Reduction of Process Induced Porosity for Ultrafuse 316L through Parameter Optimization of Creality Ender 3 V2 and Makerbot Method X

Abstract

Metal-based additive manufacturing (MBAM) has enabled rapid prototyping and one-off production, but the cost of equipment has limited widespread adoption. Recent developments in hybrid filaments and processes have created more accessible methods for MBAM, leveraging common fused filament fabrication (FFF) printers and Ultrafuse 316L metal filament. This technique has shown promise but suffered from large pore formations along parallel print paths.

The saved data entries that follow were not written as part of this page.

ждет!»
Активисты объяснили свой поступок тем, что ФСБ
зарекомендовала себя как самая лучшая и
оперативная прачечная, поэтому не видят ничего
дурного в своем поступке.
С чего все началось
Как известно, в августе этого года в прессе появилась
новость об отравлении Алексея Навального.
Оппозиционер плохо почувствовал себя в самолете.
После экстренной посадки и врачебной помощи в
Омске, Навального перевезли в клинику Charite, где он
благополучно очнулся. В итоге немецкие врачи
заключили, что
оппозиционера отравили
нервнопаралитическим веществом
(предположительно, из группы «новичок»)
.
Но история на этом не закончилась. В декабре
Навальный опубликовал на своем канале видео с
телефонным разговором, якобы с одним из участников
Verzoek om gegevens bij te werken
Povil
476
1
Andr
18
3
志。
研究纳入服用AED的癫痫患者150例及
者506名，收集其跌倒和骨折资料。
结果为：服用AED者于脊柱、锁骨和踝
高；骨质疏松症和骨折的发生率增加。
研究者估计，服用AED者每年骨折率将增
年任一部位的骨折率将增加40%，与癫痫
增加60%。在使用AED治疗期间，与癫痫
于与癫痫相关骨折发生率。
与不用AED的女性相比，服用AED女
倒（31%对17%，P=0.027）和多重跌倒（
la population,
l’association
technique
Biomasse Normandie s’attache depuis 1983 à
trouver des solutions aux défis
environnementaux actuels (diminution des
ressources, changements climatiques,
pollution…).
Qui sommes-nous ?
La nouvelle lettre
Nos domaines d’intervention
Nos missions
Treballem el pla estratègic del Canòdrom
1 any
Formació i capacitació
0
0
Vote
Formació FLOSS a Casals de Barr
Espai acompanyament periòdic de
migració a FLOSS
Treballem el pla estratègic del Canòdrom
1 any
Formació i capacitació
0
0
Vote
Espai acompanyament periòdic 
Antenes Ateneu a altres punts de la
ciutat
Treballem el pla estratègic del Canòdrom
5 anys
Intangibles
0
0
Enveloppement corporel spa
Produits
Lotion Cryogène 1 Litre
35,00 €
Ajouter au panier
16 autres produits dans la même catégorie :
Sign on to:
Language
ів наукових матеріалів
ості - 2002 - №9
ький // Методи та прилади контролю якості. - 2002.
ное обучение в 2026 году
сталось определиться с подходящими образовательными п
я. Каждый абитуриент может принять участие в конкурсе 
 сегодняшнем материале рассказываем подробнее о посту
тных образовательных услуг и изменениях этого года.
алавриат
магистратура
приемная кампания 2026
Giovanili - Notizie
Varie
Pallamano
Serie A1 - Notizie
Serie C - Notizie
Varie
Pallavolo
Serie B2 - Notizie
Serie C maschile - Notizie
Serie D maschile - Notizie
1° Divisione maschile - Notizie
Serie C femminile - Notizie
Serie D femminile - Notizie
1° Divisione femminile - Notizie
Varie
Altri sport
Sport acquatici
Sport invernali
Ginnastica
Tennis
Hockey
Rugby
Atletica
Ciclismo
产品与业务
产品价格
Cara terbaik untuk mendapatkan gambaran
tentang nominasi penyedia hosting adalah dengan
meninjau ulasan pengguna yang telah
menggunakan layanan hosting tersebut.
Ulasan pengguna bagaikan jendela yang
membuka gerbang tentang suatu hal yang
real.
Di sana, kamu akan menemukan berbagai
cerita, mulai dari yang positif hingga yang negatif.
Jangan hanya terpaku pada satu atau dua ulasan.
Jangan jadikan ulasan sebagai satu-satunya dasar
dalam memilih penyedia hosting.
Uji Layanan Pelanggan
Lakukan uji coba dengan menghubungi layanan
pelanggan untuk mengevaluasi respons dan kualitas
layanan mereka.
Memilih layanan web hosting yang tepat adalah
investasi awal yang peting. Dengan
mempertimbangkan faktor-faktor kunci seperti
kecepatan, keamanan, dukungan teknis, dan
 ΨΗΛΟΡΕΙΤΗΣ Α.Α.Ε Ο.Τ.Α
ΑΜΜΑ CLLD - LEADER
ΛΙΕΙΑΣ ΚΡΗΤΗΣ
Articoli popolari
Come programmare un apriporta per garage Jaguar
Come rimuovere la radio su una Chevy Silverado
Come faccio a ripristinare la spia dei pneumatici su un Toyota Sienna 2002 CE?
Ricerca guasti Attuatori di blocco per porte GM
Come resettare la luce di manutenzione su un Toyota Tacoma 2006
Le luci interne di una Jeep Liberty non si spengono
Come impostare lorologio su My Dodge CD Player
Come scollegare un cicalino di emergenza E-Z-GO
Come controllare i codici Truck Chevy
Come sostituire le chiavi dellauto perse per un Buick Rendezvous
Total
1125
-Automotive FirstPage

To reduce the formation of process-dependent pores, a design of experiments (DOE) was conducted to investigate the effects of varying extrusion parameters such as layer height, line width, and extrusion multiplier for tensile samples produced on a Creality Ender 3 V2 and MakerBot Method X. Characterization techniques included tensile testing, microhardness, density measurements, and optical microscopy; findings were compared to samples produced via laser-powder bed fusion (L-PBF) and from 316L plate. The Method X produced components with approximately 1% porosity and the Ender 4% porosity. Mechanical properties for both FFF printers were comparable to previous research, with an increase in tensile strength for the Method X. Despite the increased porosity in the Ender samples, only a 7% reduction in strength from the average yield in Method X samples (153.6 MPa) was observed. It was found that a combination of increased layer height and extrusion rate led to improved mechanical properties in parts printed on the Ender, while the default Makerbot settings resulted in the best overall performance for Ultrafuse 316L samples.